Como fuerza social, el amor es un sentimiento transgresor capaz de alimentar el inconformismo, despojar a los poderosos de sus privilegios y enriquecer lo público. Es preciso recuperar la idea de que el amor es una práctica ética y política, de que lo emocional es político. En esta afirmación radica gran parte del poder transformador de los movimientos LGTBI, feministas y antirracistas. El "eros alado" con el que Alexandra Kollontai combatió la discriminación de las mujeres obreras por el machismo proletario; el amor integrador con el que soñó Luther King, que expuso la cruda realidad del racismo y la supremacía blanca; y el "amor eficaz" que predicó Camilo Torres, que mostró su opción preferencial por los pobres, apuntan en esta dirección.

Como fuerza espiritual, el amor es una energía en el interior de cada uno que permite expandirnos más allá del yo individual para crear comunidad y hacer surgir en nosotros un sentido trascendente de unión. Necesitamos una sabiduría que haga del amor una experiencia arraigada en lo comunitario. Sobonfu Somé explica que para el pueblo dagara el amor es un fenómeno que se vive colectivamente. La intimidad, el amor y el cuidado son inseparables de un mundo cósmico y natural en el que todo está interconectado: el agua, el fuego, la tierra, el mineral, etc. "El abuelo solía llamar a la lluvia el ritual erótico entre el cielo y la tierra", explica. Precisamente es la interacción entre el ser humano y los elementos cósmicos lo que genera y transmite el amor comunitario.

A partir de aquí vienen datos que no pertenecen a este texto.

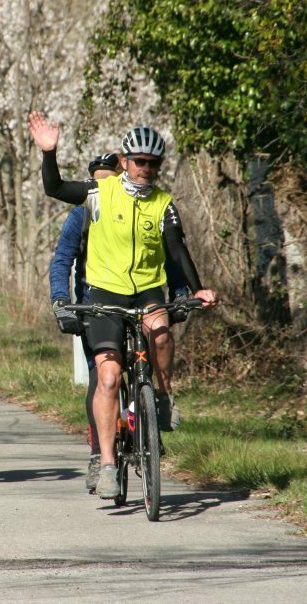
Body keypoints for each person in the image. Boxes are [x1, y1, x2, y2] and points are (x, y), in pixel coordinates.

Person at [30, 112, 217, 500]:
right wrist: (49, 153)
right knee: (110, 378)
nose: (146, 169)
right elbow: (55, 187)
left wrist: (196, 290)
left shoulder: (164, 203)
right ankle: (108, 464)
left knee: (161, 333)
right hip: (104, 294)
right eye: (139, 162)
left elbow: (177, 252)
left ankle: (162, 397)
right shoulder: (98, 193)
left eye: (153, 164)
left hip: (147, 291)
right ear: (125, 160)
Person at [48, 152, 191, 492]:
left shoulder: (139, 206)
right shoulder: (81, 214)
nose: (101, 184)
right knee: (104, 378)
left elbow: (168, 253)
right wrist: (61, 300)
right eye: (95, 178)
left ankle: (153, 413)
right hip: (92, 306)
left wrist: (183, 293)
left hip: (137, 298)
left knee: (154, 341)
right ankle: (102, 456)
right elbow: (61, 262)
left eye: (106, 176)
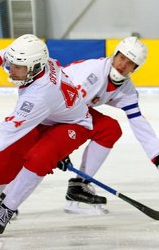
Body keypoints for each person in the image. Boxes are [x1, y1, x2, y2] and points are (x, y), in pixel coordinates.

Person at [0, 34, 93, 236]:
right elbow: (17, 54)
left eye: (17, 67)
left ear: (35, 68)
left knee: (39, 157)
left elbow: (6, 131)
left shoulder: (39, 94)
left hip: (72, 125)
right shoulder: (37, 61)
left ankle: (7, 208)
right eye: (11, 64)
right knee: (3, 161)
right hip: (45, 118)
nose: (11, 70)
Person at [59, 36, 151, 213]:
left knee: (110, 130)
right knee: (37, 149)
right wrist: (59, 149)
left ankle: (79, 186)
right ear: (115, 54)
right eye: (122, 57)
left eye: (130, 62)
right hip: (50, 104)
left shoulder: (126, 88)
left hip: (72, 109)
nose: (123, 65)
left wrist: (156, 155)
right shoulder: (93, 74)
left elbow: (138, 120)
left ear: (135, 68)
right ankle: (3, 197)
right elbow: (64, 105)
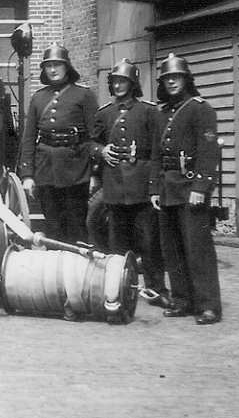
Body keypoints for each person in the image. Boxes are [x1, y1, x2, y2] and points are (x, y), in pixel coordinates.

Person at [148, 53, 222, 325]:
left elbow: (208, 152)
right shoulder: (161, 113)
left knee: (197, 249)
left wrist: (201, 186)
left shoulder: (201, 109)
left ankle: (208, 305)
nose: (171, 82)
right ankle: (182, 300)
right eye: (167, 78)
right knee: (173, 250)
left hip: (191, 187)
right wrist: (154, 189)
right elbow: (156, 154)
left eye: (176, 77)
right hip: (167, 189)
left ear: (186, 79)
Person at [92, 58, 169, 307]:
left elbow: (157, 151)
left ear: (133, 83)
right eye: (115, 81)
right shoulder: (105, 113)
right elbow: (90, 143)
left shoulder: (149, 111)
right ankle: (118, 289)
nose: (118, 86)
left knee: (149, 242)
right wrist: (101, 151)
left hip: (141, 187)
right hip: (114, 187)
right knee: (117, 244)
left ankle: (156, 288)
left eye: (123, 81)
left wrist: (154, 186)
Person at [20, 43, 97, 244]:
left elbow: (95, 137)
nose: (53, 70)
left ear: (67, 67)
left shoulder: (84, 95)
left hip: (76, 171)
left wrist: (94, 174)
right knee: (52, 226)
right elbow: (29, 138)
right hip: (46, 171)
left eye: (57, 65)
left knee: (76, 226)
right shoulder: (38, 98)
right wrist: (27, 175)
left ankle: (77, 264)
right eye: (49, 65)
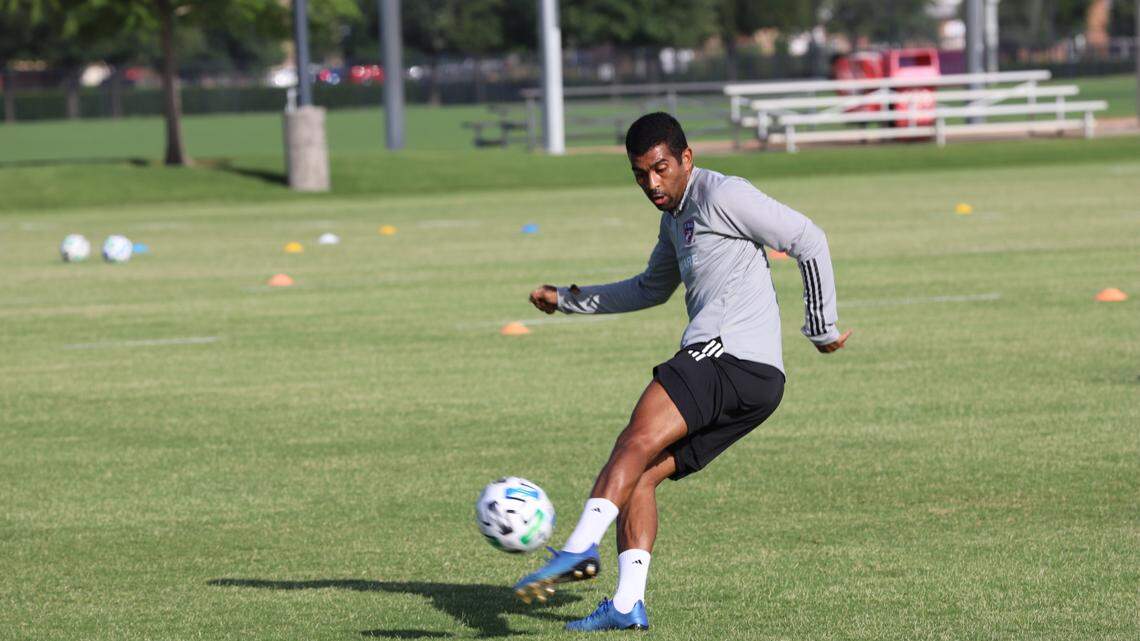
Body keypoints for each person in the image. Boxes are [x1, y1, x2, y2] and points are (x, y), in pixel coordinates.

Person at [516, 112, 851, 632]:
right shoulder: (675, 218)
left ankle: (581, 548)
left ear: (686, 159)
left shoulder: (722, 195)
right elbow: (650, 287)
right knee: (642, 476)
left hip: (726, 356)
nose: (652, 183)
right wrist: (567, 301)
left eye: (661, 168)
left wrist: (821, 326)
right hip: (756, 383)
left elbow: (808, 238)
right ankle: (628, 604)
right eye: (640, 174)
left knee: (633, 441)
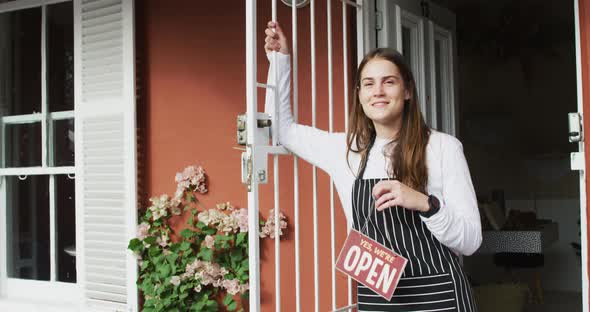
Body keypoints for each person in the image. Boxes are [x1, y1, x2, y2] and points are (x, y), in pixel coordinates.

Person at [264, 21, 481, 312]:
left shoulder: (443, 148)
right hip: (379, 298)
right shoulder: (345, 151)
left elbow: (471, 241)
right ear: (360, 94)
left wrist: (425, 203)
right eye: (368, 83)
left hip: (439, 295)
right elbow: (279, 128)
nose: (377, 91)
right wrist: (280, 61)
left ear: (407, 91)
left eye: (389, 81)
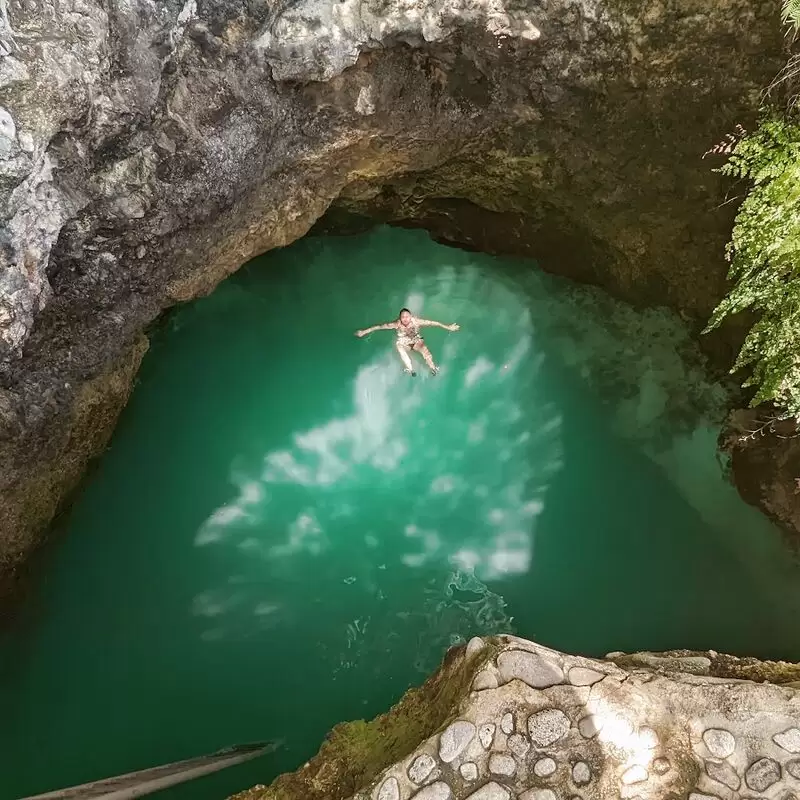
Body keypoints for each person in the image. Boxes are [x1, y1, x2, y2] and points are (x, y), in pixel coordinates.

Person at [355, 308, 460, 376]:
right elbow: (379, 327)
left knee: (426, 352)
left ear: (411, 316)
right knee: (399, 345)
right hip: (404, 343)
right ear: (400, 318)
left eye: (407, 316)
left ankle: (433, 368)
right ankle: (410, 368)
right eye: (403, 317)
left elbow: (434, 323)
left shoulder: (417, 321)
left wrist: (448, 327)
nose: (405, 319)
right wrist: (364, 332)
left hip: (416, 340)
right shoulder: (396, 324)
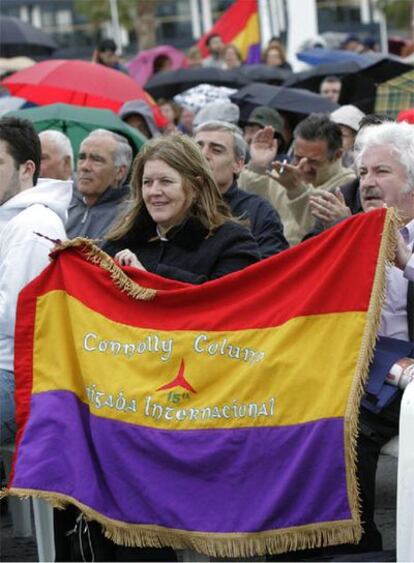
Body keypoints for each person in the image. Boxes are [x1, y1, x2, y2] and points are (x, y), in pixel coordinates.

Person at [0, 116, 72, 444]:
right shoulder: (11, 218)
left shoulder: (34, 225)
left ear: (27, 169)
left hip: (15, 378)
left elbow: (18, 316)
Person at [104, 134, 260, 284]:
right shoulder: (123, 239)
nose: (154, 192)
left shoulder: (232, 243)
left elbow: (222, 303)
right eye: (147, 182)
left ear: (195, 186)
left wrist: (148, 279)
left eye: (166, 181)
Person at [194, 120, 289, 258]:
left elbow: (271, 270)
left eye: (216, 150)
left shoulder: (259, 211)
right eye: (197, 148)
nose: (203, 155)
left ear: (238, 164)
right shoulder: (173, 204)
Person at [66, 129, 132, 242]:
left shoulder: (129, 219)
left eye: (96, 160)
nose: (84, 167)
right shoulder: (63, 203)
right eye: (82, 157)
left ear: (120, 172)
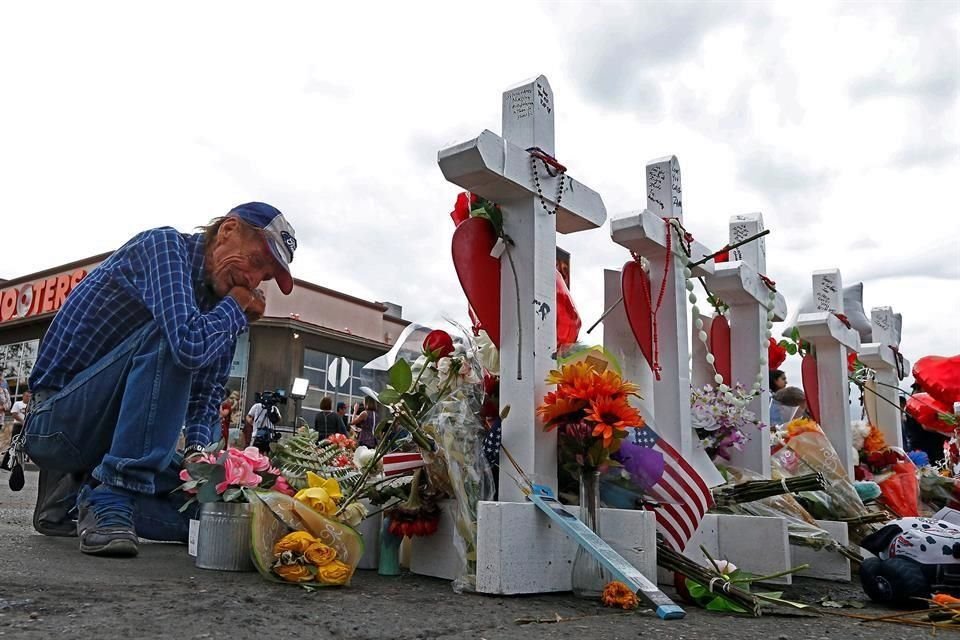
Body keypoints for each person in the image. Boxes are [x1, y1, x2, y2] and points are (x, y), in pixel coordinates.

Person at [19, 202, 297, 557]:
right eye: (256, 262)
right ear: (227, 230)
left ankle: (75, 500)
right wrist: (237, 307)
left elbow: (206, 397)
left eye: (264, 279)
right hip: (57, 424)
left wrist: (200, 464)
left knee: (208, 514)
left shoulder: (221, 302)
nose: (253, 281)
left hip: (113, 439)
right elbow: (186, 346)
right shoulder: (165, 248)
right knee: (172, 335)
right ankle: (113, 492)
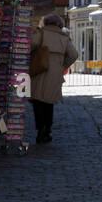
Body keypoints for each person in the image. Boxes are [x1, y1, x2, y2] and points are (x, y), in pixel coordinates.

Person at [29, 13, 78, 144]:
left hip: (39, 69)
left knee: (37, 101)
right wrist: (62, 66)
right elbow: (73, 55)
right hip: (55, 73)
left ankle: (40, 130)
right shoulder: (64, 37)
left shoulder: (41, 33)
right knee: (49, 102)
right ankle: (48, 129)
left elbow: (31, 45)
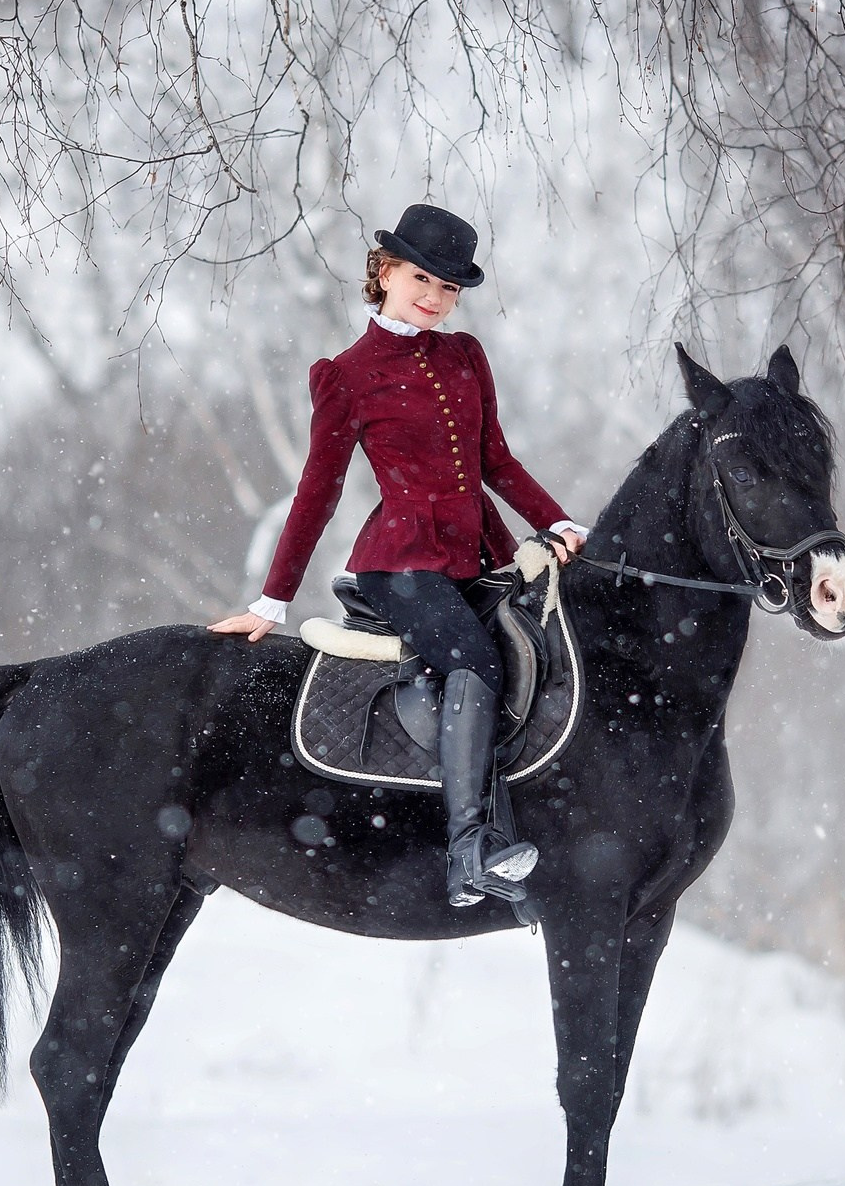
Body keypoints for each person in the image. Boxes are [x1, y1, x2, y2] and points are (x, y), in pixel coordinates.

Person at [211, 203, 586, 908]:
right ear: (383, 270)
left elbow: (494, 461)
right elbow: (316, 495)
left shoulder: (466, 356)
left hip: (479, 556)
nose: (436, 298)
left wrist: (558, 519)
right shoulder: (345, 376)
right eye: (422, 278)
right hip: (401, 566)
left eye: (450, 288)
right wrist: (272, 600)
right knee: (473, 658)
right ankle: (470, 845)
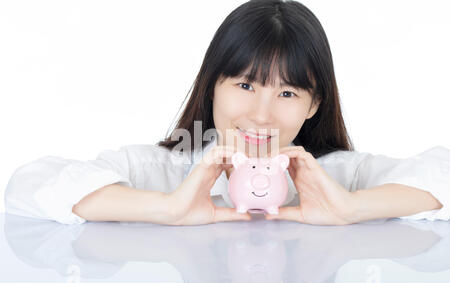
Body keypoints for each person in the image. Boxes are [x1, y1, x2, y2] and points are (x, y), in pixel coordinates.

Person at [4, 0, 449, 226]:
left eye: (288, 93)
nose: (261, 114)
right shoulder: (164, 170)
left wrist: (351, 207)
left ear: (315, 104)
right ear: (211, 86)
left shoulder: (339, 176)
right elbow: (29, 183)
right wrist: (169, 207)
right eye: (245, 84)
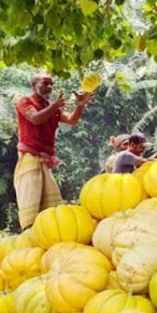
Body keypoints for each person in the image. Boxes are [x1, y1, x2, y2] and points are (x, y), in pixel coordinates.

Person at [14, 73, 94, 230]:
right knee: (30, 197)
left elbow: (71, 120)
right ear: (34, 85)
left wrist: (80, 105)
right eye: (45, 83)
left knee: (49, 201)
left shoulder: (52, 107)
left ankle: (46, 231)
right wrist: (54, 106)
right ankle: (29, 232)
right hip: (29, 156)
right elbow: (35, 118)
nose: (49, 87)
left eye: (51, 84)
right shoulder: (25, 101)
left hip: (45, 158)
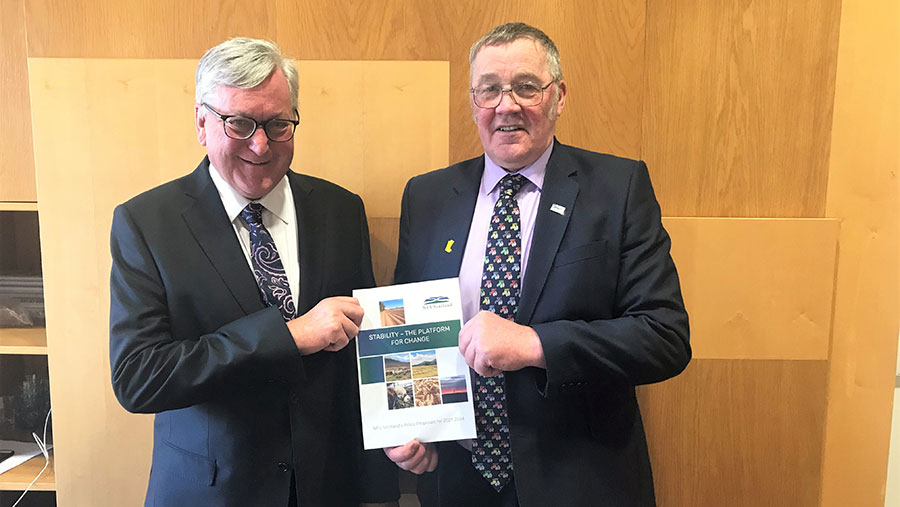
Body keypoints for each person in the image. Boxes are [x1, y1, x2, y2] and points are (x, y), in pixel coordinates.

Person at [385, 22, 691, 506]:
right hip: (458, 481)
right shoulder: (427, 197)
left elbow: (664, 338)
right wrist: (409, 426)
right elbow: (407, 332)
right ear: (473, 102)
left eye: (526, 87)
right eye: (490, 90)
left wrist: (534, 344)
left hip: (580, 479)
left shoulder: (617, 188)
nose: (507, 105)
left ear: (558, 96)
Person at [109, 37, 399, 506]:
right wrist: (287, 337)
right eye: (240, 123)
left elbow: (359, 357)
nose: (261, 144)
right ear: (202, 123)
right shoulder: (147, 223)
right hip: (209, 493)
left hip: (326, 487)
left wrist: (394, 448)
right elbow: (138, 378)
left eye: (278, 123)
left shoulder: (340, 210)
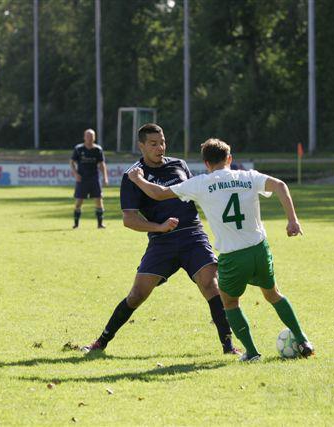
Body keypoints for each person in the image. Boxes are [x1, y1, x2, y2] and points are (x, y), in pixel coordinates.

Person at [128, 138, 314, 361]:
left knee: (229, 302)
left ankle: (252, 353)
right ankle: (303, 339)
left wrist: (138, 179)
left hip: (233, 256)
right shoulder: (248, 177)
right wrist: (292, 220)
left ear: (206, 163)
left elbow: (158, 193)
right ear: (230, 159)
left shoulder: (201, 183)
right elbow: (281, 186)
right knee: (273, 294)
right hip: (259, 250)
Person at [82, 124, 239, 355]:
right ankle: (101, 342)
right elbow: (129, 219)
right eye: (154, 144)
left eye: (162, 142)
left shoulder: (179, 165)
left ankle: (228, 346)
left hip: (193, 235)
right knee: (137, 295)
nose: (160, 148)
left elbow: (197, 192)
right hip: (161, 242)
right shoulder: (133, 176)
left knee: (211, 285)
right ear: (141, 146)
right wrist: (158, 227)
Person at [69, 129, 109, 228]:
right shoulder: (79, 149)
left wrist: (105, 177)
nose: (89, 138)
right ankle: (76, 224)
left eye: (91, 136)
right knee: (79, 202)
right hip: (82, 179)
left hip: (94, 179)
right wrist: (75, 174)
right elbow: (72, 162)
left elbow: (102, 164)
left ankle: (100, 224)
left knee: (99, 201)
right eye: (88, 136)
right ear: (84, 137)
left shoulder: (97, 149)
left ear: (94, 138)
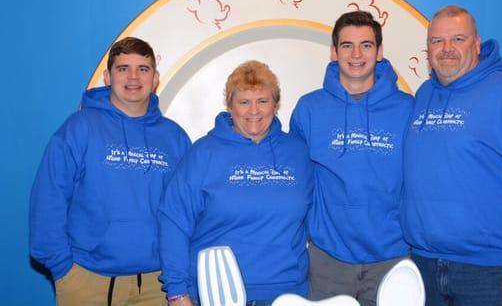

Así lo entendieron también feministas como Gloria Anzaldúa y Audre Lorde, que nos enseñaron a descubrir la presencia de una espiritualidad erótica en la vida cotidiana: "De la misma manera en que mi cuerpo se abre a la música, respondiendo a ella, y escucha con atención sus más profundos ritmos, así también todo lo que siento puede abrirse a una experiencia eróticamente plena, sea ésta bailar, construir un estante, escribir un poema, examinar una idea", afirma Lorde.

No obstante, para gran parte de la cultura occidental espiritualidad es una palabra que genera sentimientos de rechazo debido al prejuicio racionalista que la considera un fenómeno opuesto a la razón y a la realidad material, en absoluto relacionado con el erotismo. De hecho, la industria del sexo nos ha engañado hábilmente para confundir lo erótico con lo pornográfico.

De lo que se trata es de liberarnos de las herencias emocionales que dificultan amar(nos). Arundhati Roy ha afirmado recientemente que la pandemia es "un portal, una puerta entre un mundo y el siguiente". Podemos elegir mantener la puerta cerrada y confinar el amor en los estrechos márgenes en los que hemos sido socializados. O podemos elegir abrir la puerta para transitar hacia una experiencia más enriquecedora del amor, una experiencia que rescate sus posibilidades olvidadas. Me parece la mejor elección para comenzar a desconfinar el amor en el contexto de una nueva normalidad que intuyo poco amorosa.